Auch in diesem Zusammenhang darf vermutet werden, dass die Berufungskommission die Persönlichkeit und Interaktionsfähigkeiten der Kandidatinnen und Kandidaten näher ergründen will. Insgesamt gilt, dass die Usancen der Berufungskommissionen im Hinblick auf den Probevortrag und das anschließende Gespräch mit der Berufungskommission höchst unterschiedlich sind.
"Ein häufiger Fehler im Probevortrag ist die mangelnde Bezugnahme auf das Publikum."
So ist allein die Frage, ob den Vortragenden die Namen der anderen Eingeladenen und die Vortragstitel übermittelt werden, höchst uneinheitlich. Während einige Standorte hier maximal transparent vorgehen, agieren andere Standorte nach wie vor so, als handele es sich hierbei um ein aus Rechtsgründen zu schützendes "Betriebsgeheimnis". Dies ist mitnichten der Fall. Auch ist höchst unterschiedlich, ob die Kandidatinnen und Kandidaten bei den Vorträgen der anderen Eingeladenen zugegen sein dürfen. Während einige Standorte und Kommissionen bereits im Vorfeld Transparenz im Hinblick auf die anderen Eingeladenen sowie deren Vortragstitel herstellen, werden an anderen Standorten die Eingeladenen hierüber völlig im Unklaren gelassen. Ein Rechtsanspruch auf Mitteilung aller Vortragenden besteht für die Betroffenen nicht. Es ist allerdings aus Gründen der Ausgestaltung von fairen und transparenten Berufungsverfahren den jeweiligen Standorten dringend anzuraten, eine maximale Transparenz und damit auch einen frühzeitigen und umfassenden Informationsfluss sicherzustellen.

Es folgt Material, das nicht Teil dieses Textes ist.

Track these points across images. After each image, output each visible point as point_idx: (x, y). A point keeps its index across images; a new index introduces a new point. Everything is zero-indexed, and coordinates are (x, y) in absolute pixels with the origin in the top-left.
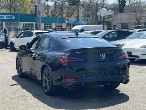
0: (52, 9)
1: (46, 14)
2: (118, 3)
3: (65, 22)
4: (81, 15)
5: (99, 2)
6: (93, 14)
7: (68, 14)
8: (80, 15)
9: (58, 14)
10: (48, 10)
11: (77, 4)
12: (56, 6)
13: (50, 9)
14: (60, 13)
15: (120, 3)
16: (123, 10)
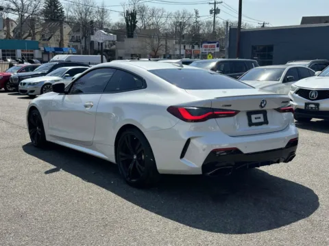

Ein häufiger Fehler im Probevortrag ist die mangelnde Bezugnahme auf das Publikum. Bei der Verwendung von Präsentationsgrafiken ist auf eine sinnvolle Gestaltung der Folien zu achten. Diese sind insbesondere nicht mit Inhalten zu überfrachten. Kernaufgabe der Eingeladenen wird es zweifelsohne sein, nicht nur durch wissenschaftliche Exzellenz zu überzeugen, sondern auch durch eine kooperative Persönlichkeit. Das gilt sowohl bei klassischen als auch bei digitalen Berufungsverfahren, bei denen die virtuelle Umgebung zusätzliche Nervosität oder Verunsicherung verursachen kann. Das Ziel sollte sein, die Passgenauigkeit durch den gesamten Auftritt zu unterstreichen. Es ist daher anzuraten, den Probevortrag vor dem Ernstfall mehrfach zu proben.